Date: Wednesday 9 October
Thinking through Cloth
Cloth is the very stuff of our lives. In Western cultures, cloth swaddles us at birth, and shrouds us upon death. It clothes, warms, comforts and protects us and, through intimate contact, bears the marks and stains of our bodies. The names, manufacture and uses of different cloths reflect long and ongoing stories of cultural appropriation and exchange, colonial invasion, and enslaved labour across the globe. The history of cloth is the history of agriculture, science, colonialism and industrialisation. Myths and stories are woven and embroidered into cloth, too, as in the myth of Procne and Philomena, or the making of the Bayeux Tapestry. Cloth is made through spinning and weaving threads, and these practices shape our language, through idiom, proverb and storytelling. We speak of the social fabric, of spinning a yarn, of tying up loose threads, and of embroidering or unravelling the truth. In myth and fairy-tale, spinning, weaving and unravelling are symbolic practices: from Homer’s Penelope, to the Grimms’ Rumpelstiltskin, William Shakespeare’s Nick Bottom, and Alfred Lord Tennyson’s the Lady of Shallot. In this lecture, I will think through the making and history of cloth. I will use spinning, weaving, embroidering, and unravelling as critical and creative practices and reflect on my own work as a writer and textile artist to explore how we make and use cloth, and how it shapes our lives. The lecture is itself a cloth – a weaving together of warp and weft, of material and narrative threads.

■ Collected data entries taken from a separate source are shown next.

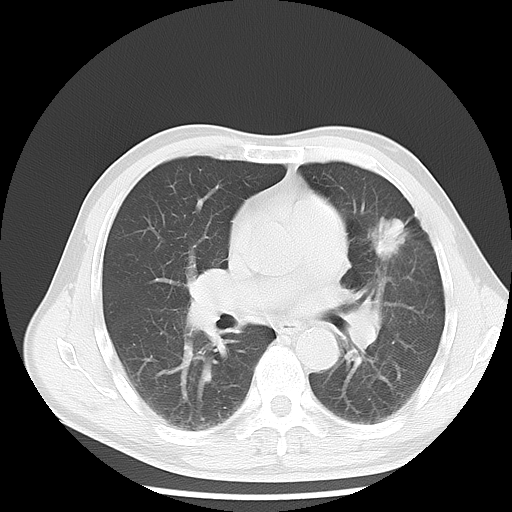
Chest CT, one axial slice. Slice 5 of 9 in the series (ordered by position). Lung window (W 1500 / L -600 HU). 512 × 512 image matrix, field of view 350 × 350 mm. Male patient, age 54 years. Case-level facts recorded for this patient, not image findings: clinical TNM (as recorded): T1c N0 M0.
Outlined on this slice (rectangle marked by the reading radiologist):
- lung tumour (recorded histology: adenocarcinoma): bounding box (x1, y1, x2, y2) in pixels: (369, 211, 413, 262)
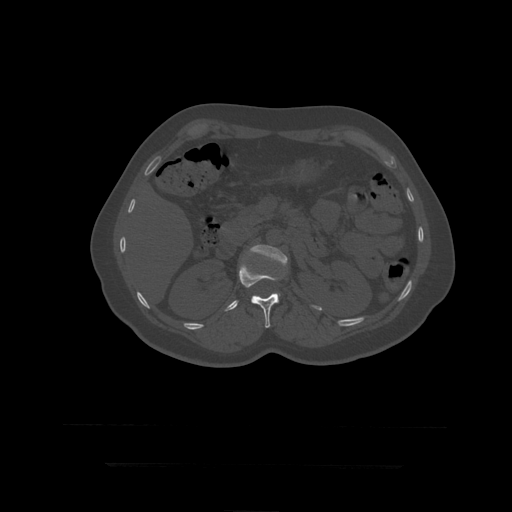
CT including the spine, one axial slice; position 167 of 399 along the scan axis; reconstruction kernel STANDARD; 120 kVp; bone window (W 1800 / L 400 HU); 1.25 mm slice thickness; 512 × 512 image matrix, field of view 450 × 450 mm. Patient age 41 years. Case-level facts recorded for this patient, not image findings: primary cancer: breast.
Structures marked on this image (semi-automatic segmentation, software-assisted and operator-edited):
- L1 vertebra: bounding box [x1, y1, x2, y2] px = [239, 264, 279, 328]
- L2 vertebra: [250, 245, 288, 296]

Dr Madeleine C. Seys is a scholar, writer, multi-disciplinary textile artist, textile conservator, and curator. She is employed as a Visiting Research Fellow and sessional lecturer in the Department of English and Creative Writing at The University of Adelaide. Working in cloth, threads and words, Madeleine’s practises involve interweaving, embroidering, unpicking and tailoring. Her work explores embodied histories, materiality, and ephemeral objects as repositories of identity and memory. Madeleine’s book Fashion and Narrative in Victorian Popular Literature: Double Threads was published by Routledge in 2018. Her research interests include: Victorian literature, fashion and material cultures; gender and sexuality; and queer and decolonising curatorial practices.
Thinking through the Arts is a series of six public lectures on Wednesday evenings in the Hills, exploring the way different mediums and art forms think materially.
Thinking through the Arts is a collaboration between Fabrik and the JM Coetzee Centre for Creative Practice.